Henry fue a ver y, cuando regresó asintiendo para informarnos de que todo iba bien, dijo:
—Vale, ¿por dónde íbamos?
Tommy:
—La plancha.
Henry:
—Ah, sí, perfecto. ¿Dónde está?
Yo puse cara de póquer.
—No está.
Rory registró el tablero como loco.
—¿Cómo que no está?
Con más cara de póquer aún:
—Me la he comido.
—Venga ya. —Incredulidad—. ¡Tienes que estar de broma! —gritó.
Quiso ponerse de pie, pero Clay, en el rincón, le hizo callar.
—Es verdad —dijo—. Yo lo he visto.
Henry estaba entusiasmado.
—¿Qué? ¿En serio?
Clay asintió.
—Como si fuera una aspirina.
—¿Qué? ¿Y te las has tragado? —Henry estalló en una risa resonante, rubio en esa cocina rubio ceniza, mientras Rory se volvía deprisa hacia él.

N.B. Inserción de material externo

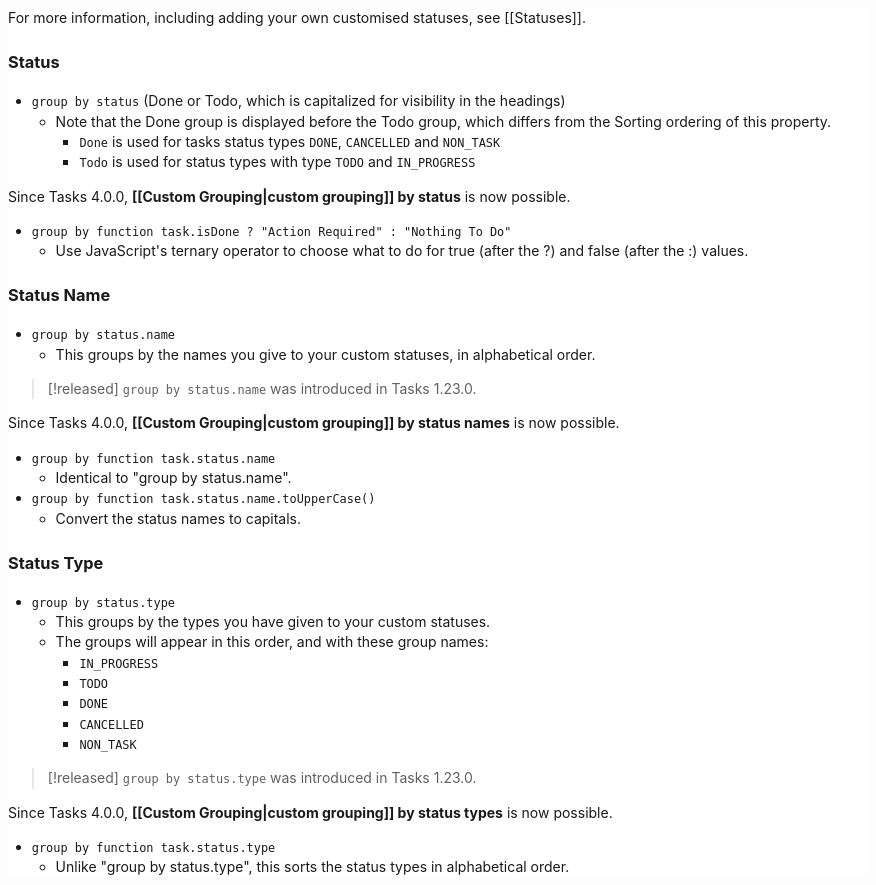 For more information, including adding your own customised statuses, see [[Statuses]].

### Status

- `group by status` (Done or Todo, which is capitalized for visibility in the headings)
  - Note that the Done group is displayed before the Todo group,
      which differs from the Sorting ordering of this property.
    - `Done` is used for tasks status types `DONE`, `CANCELLED` and `NON_TASK`
    - `Todo` is used for status types with type `TODO` and `IN_PROGRESS`

Since Tasks 4.0.0, **[[Custom Grouping|custom grouping]] by status** is now possible.



- ```group by function task.isDone ? "Action Required" : "Nothing To Do"```
  - Use JavaScript's ternary operator to choose what to do for true (after the ?) and false (after the :) values.



### Status Name

- `group by status.name`
  - This groups by the names you give to your custom statuses, in alphabetical order.

> [!released]
`group by status.name` was introduced in Tasks 1.23.0.

Since Tasks 4.0.0, **[[Custom Grouping|custom grouping]] by status names** is now possible.



- ```group by function task.status.name```
  - Identical to "group by status.name".
- ```group by function task.status.name.toUpperCase()```
  - Convert the status names to capitals.



### Status Type

- `group by status.type`
  - This groups by the types you have given to your custom statuses.
  - The groups will appear in this order, and with these group names:
    - `IN_PROGRESS`
    - `TODO`
    - `DONE`
    - `CANCELLED`
    - `NON_TASK`

> [!released]
`group by status.type` was introduced in Tasks 1.23.0.

Since Tasks 4.0.0, **[[Custom Grouping|custom grouping]] by status types** is now possible.



- ```group by function task.status.type```
  - Unlike "group by status.type", this sorts the status types in alphabetical order.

—¡Yo de ti me callaría, Henry! —Y se detuvo un momento. Luego salió al patio y regresó con un clavo oxidado. Lo dejó con un buen golpe en la casilla correspondiente, pagó lo que debía y me fulminó con la mirada—. Ahí tienes, capullo. ¡Intenta tragarte eso!
Pero, por supuesto, no tuve que hacerlo, porque cuando retomamos la partida y Tommy tiró los dados, oímos la voz desde la sala contigua. Era Penny, medio ida, medio viva.
—Eh, ¿Rory?
Silencio.
Todos paramos.
—¿Sí?
Y ahora que lo recuerdo, me encanta la forma en que lo dijo: cómo se levantó, dispuesto a ir hacia ella, a cargar con ella o morir por ella si era necesario; igual que los griegos cuando los llamaban a las armas.
Los demás nos quedamos sentados, como estatuas.
Guardamos silencio y nos pusimos alerta.
Dios mío, esa cocina y su calor, y los platos con aspecto de estar nerviosos. Y esa voz que llegó tambaleándose. Se posó en el tablero, entre nosotros:
—Mira en su camisa… —La sentimos sonreír—. Bolsillo izquierdo.
Y tuve que dejarle hacerlo. Dejé que acercara la mano y la metiera.
—Joder, ya que estoy, tendría que retorcerte el pezón, capullo.
Pero enseguida consiguió encontrarla.
Su mano buscó y sacó la plancha. Rory sacudió la cabeza y le dio un beso; labios duros sobre una ficha plateada.
Entonces se la llevó hasta el umbral, y por un momento volvió a ser Rory, joven y sin endurecer; el metal se suavizó un instante. Sonrió y gritó con toda su inocencia, su voz subió hasta el techo:
—¡El cerdo de Matthew está haciendo trampas otra vez, Penny!
Y toda la casa tembló a nuestro alrededor, y Rory tembló con ella…, pero enseguida regresó a la mesa y dejó la plancha en mi estación, lanzó una mirada que se me vino encima a mí, y luego a Tommy y a Henry y a Clay.
Era el chico de los ojos de chatarra.
Pasaba absolutamente, de todo.
Pero esa mirada, tan asustada, tan desesperada, y sus palabras, como salidas de un chico hecho pedazos:
—¿Qué vamos a hacer sin ella, Matthew? Joder, ¿qué se supone que vamos a hacer?